____ DATA UNDER STUDY

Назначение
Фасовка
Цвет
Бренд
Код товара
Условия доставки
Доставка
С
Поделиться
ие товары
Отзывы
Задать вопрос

________

WHAT THE TASK REQUIRES – Set every line of the data down again, word for word.

SOLUTION TO THIS EXERCISE –
Назначение
Фасовка
Цвет
Бренд
Код товара
Условия доставки
Доставка
С
Поделиться
ие товары
Отзывы
Задать вопрос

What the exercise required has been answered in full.